PROBLEM REQUIREMENTS: Please convert the lines below into a JSON list of strings, one string per line, leaving out blank lines and the pictures.

Chart comprehension data:
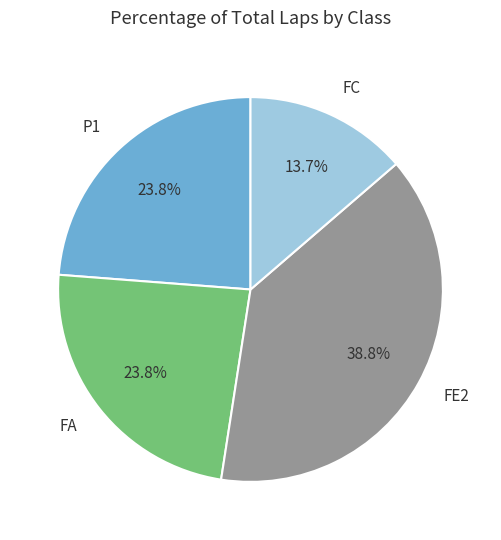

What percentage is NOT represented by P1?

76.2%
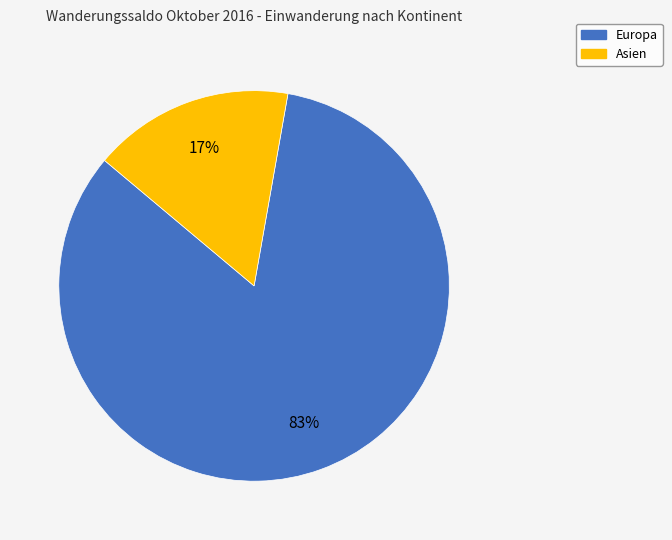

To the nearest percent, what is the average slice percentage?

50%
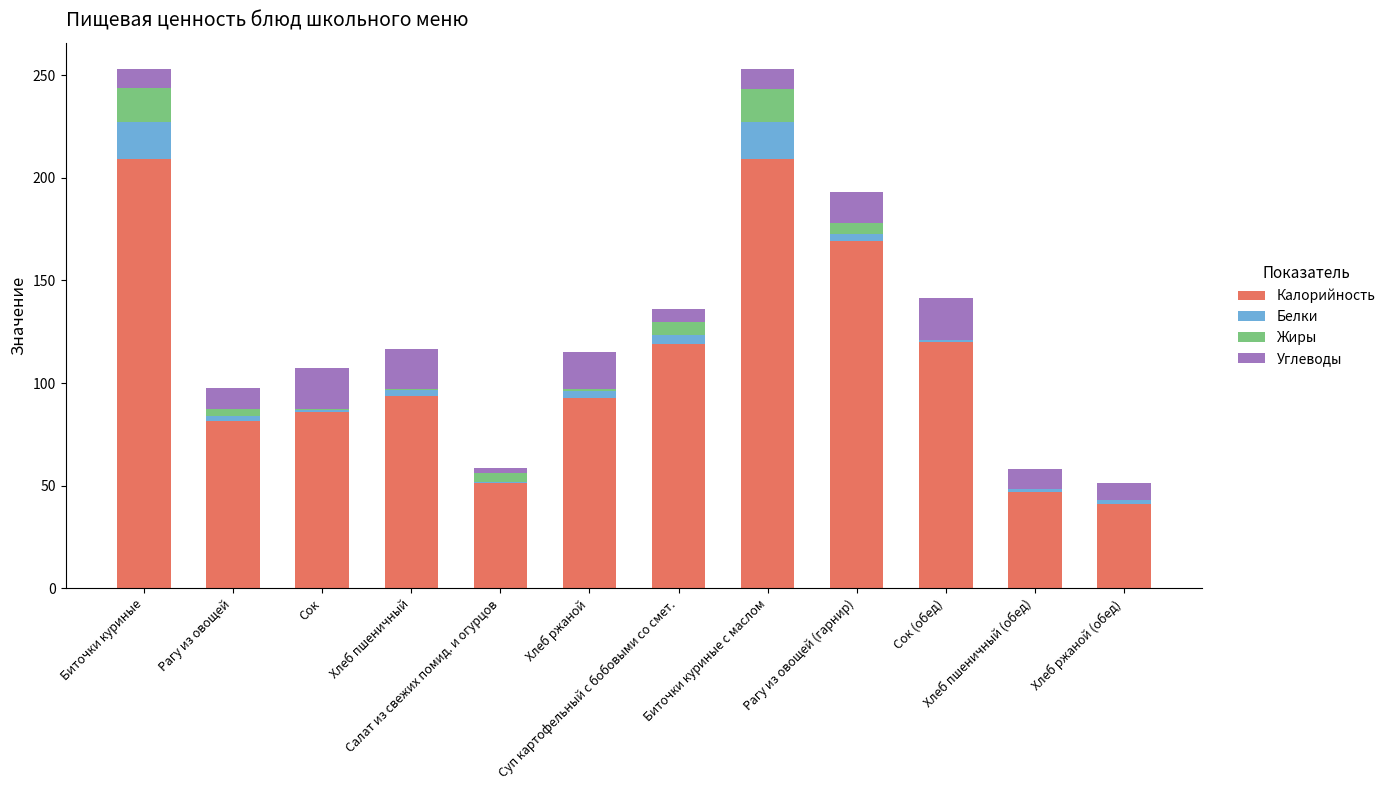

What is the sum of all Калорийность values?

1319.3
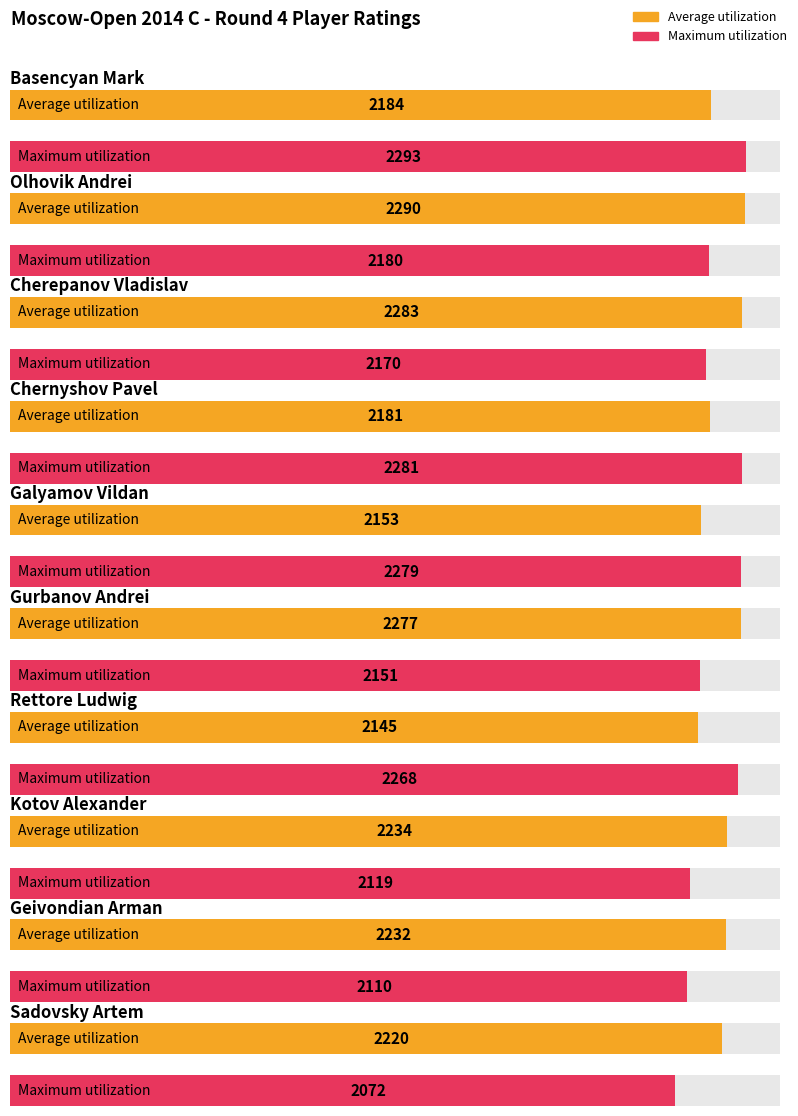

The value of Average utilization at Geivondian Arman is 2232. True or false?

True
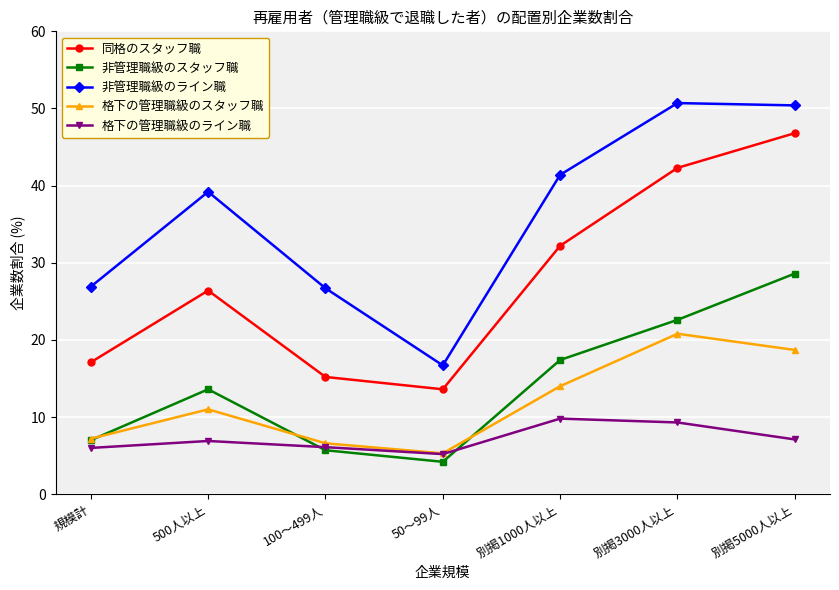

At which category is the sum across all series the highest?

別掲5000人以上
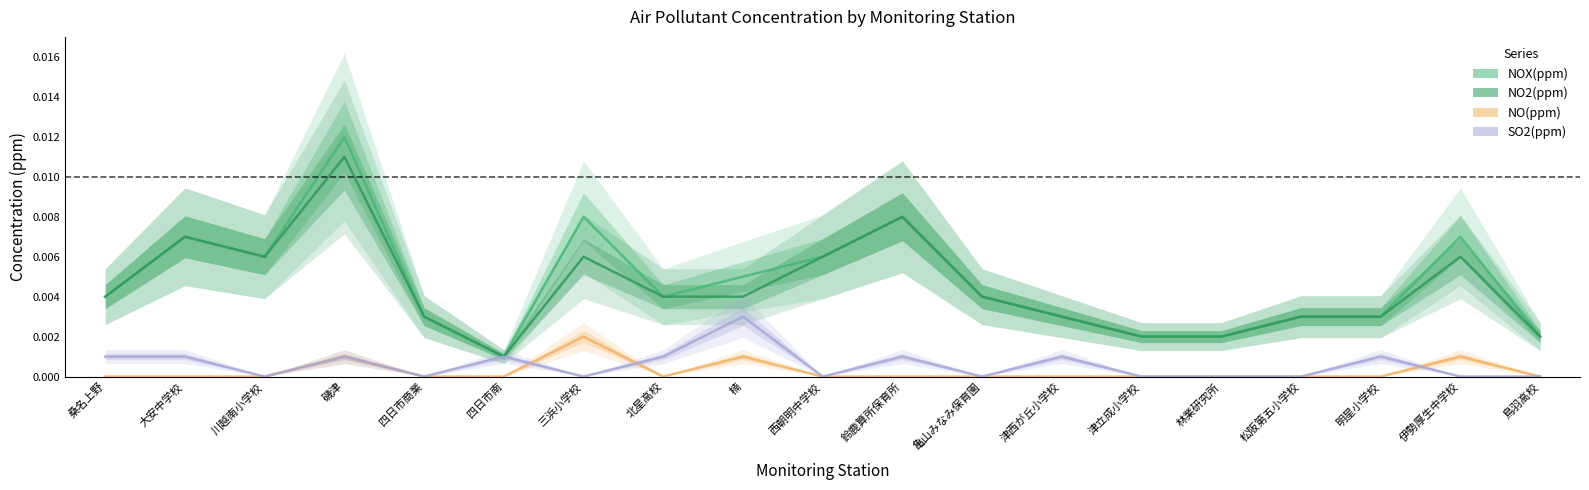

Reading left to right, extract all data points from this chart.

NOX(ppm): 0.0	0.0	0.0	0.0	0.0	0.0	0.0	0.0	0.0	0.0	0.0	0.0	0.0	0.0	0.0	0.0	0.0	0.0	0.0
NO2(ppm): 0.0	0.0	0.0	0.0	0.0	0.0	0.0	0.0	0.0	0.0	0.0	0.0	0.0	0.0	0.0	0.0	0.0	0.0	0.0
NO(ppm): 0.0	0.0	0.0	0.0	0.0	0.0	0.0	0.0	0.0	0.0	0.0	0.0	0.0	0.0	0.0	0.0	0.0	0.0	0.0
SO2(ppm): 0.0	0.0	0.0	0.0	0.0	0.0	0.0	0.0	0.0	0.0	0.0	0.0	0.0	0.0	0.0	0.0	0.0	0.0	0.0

SOLVED PROBLEM:
[
  "What percentage is NOT represented by P1?",
  "76.2%",
  "To the nearest percent, what is the average slice percentage?",
  "50%",
  "What is the sum of all Калорийность values?",
  "1319.3",
  "The value of Average utilization at Geivondian Arman is 2232. True or false?",
  "True",
  "At which category is the sum across all series the highest?",
  "別掲5000人以上",
  "Reading left to right, extract all data points from this chart.",
  "NOX(ppm): 0.0\t0.0\t0.0\t0.0\t0.0\t0.0\t0.0\t0.0\t0.0\t0.0\t0.0\t0.0\t0.0\t0.0\t0.0\t0.0\t0.0\t0.0\t0.0",
  "NO2(ppm): 0.0\t0.0\t0.0\t0.0\t0.0\t0.0\t0.0\t0.0\t0.0\t0.0\t0.0\t0.0\t0.0\t0.0\t0.0\t0.0\t0.0\t0.0\t0.0",
  "NO(ppm): 0.0\t0.0\t0.0\t0.0\t0.0\t0.0\t0.0\t0.0\t0.0\t0.0\t0.0\t0.0\t0.0\t0.0\t0.0\t0.0\t0.0\t0.0\t0.0",
  "SO2(ppm): 0.0\t0.0\t0.0\t0.0\t0.0\t0.0\t0.0\t0.0\t0.0\t0.0\t0.0\t0.0\t0.0\t0.0\t0.0\t0.0\t0.0\t0.0\t0.0"
]